■ Prompt
Only the pictures are to be dropped; the rest of the data below is to be duplicated exactly.

■ Data shown

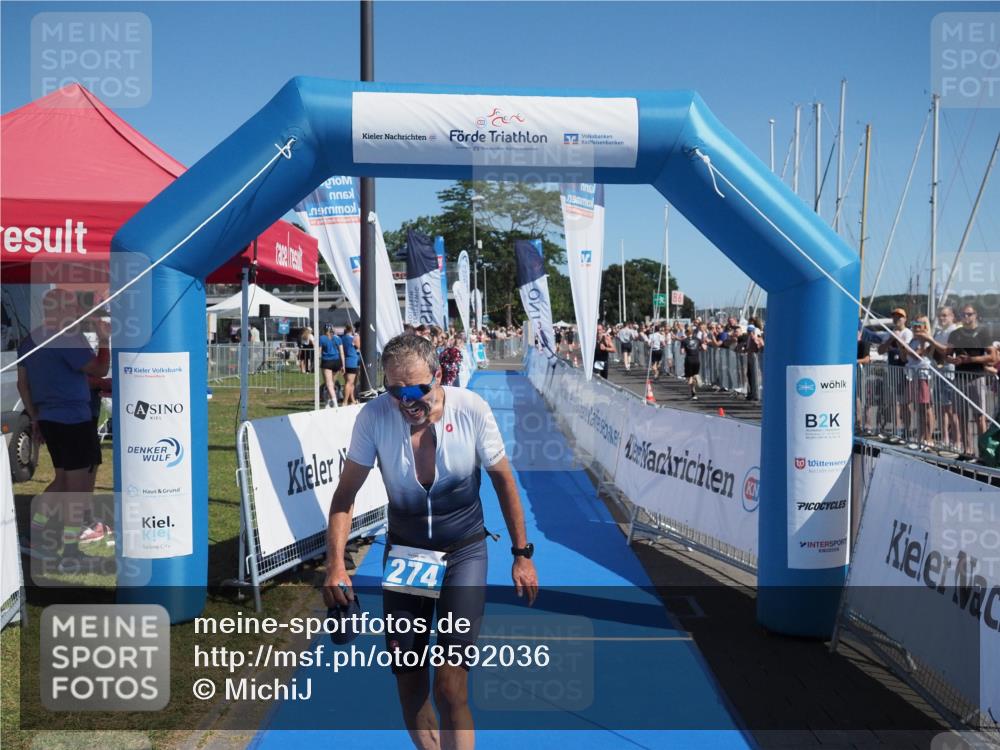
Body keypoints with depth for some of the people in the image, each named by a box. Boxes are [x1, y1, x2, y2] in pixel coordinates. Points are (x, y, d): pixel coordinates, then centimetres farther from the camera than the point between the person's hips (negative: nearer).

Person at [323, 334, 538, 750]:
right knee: (408, 685, 8)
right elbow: (345, 494, -9)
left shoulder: (472, 408, -18)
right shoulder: (373, 416, -17)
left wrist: (522, 553, -1)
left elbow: (503, 480, -5)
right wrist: (336, 564, -19)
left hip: (464, 552, -2)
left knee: (450, 687, -12)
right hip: (403, 552, 2)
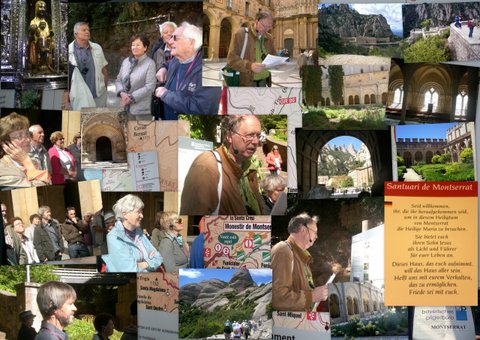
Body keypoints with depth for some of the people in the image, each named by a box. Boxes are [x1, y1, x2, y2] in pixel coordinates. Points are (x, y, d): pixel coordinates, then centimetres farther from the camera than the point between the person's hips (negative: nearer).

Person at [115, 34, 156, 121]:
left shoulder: (150, 63, -8)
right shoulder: (126, 61, 10)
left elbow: (150, 86, -14)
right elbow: (118, 80, 13)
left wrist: (132, 97, -14)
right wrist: (122, 93, -8)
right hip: (126, 107, 5)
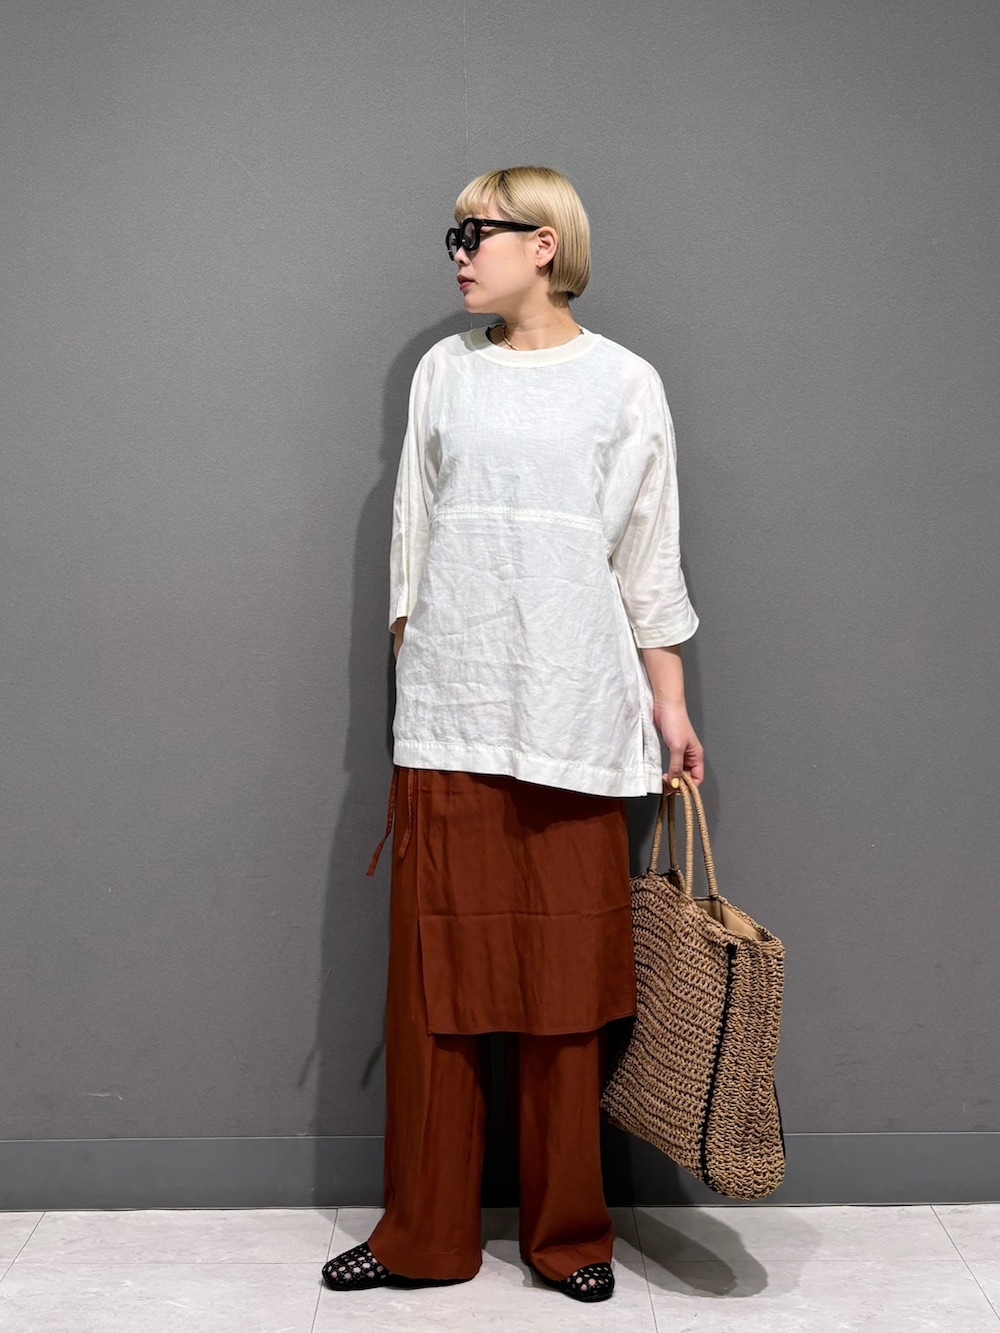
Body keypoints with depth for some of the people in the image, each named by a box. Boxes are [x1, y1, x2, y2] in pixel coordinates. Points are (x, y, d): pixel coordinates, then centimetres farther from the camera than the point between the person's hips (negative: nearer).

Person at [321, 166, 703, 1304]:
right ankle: (426, 1235, 16)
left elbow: (648, 558, 6)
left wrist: (670, 701, 4)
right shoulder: (443, 374, 12)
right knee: (436, 971, 3)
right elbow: (412, 540, 13)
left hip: (571, 712, -2)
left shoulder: (623, 383, 5)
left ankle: (568, 1232, 19)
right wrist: (410, 689, 8)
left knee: (564, 977, 3)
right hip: (449, 715, 2)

■ Finished task
Body keypoints with depth for some of the people in the image, each named by a box. Boxes are [x1, y1, x2, y2] in pixel coordinates. Points are (x, y, d): pixel coordinates, then centimetres farther from the camera than the point between the person's hips (negative: nearer).

Person at [323, 334, 538, 750]:
right knee: (408, 685, 8)
right elbow: (345, 494, -9)
left shoulder: (472, 408, -18)
right shoulder: (373, 416, -17)
left wrist: (522, 553, -1)
left elbow: (503, 480, -5)
right wrist: (336, 564, -19)
left hip: (464, 552, -2)
left knee: (450, 687, -12)
right hip: (403, 552, 2)
Body keypoints with depth for some of the people in the image, each named by a box. Boxes are [x1, y1, x2, y2] in pixel coordinates. Points are (x, y, d): pixel coordinates, then centimetres farther from the camera than the point between the person's hips (negative: nearer).

Person at [115, 34, 156, 121]:
left shoulder: (150, 63, -8)
right shoulder: (126, 61, 10)
left elbow: (150, 86, -14)
right elbow: (118, 80, 13)
left wrist: (132, 97, -14)
right wrist: (122, 93, -8)
right hip: (126, 107, 5)
Body keypoints with depth for some of the people in the image, each named by a box. Boxes are [x1, y1, x2, y2] in pixel coordinates. Points are (x, y, d): pixel coordinates, then centimetres farther from the camera than the point between the person's hips (negative: nearer).

Person at [321, 166, 703, 1304]:
right ankle: (426, 1235, 16)
left elbow: (648, 558, 6)
left wrist: (670, 701, 4)
right shoulder: (443, 374, 12)
right knee: (436, 971, 3)
right elbow: (412, 540, 13)
left hip: (571, 712, -2)
left shoulder: (623, 383, 5)
left ankle: (568, 1232, 19)
right wrist: (410, 689, 8)
left knee: (564, 977, 3)
right hip: (449, 715, 2)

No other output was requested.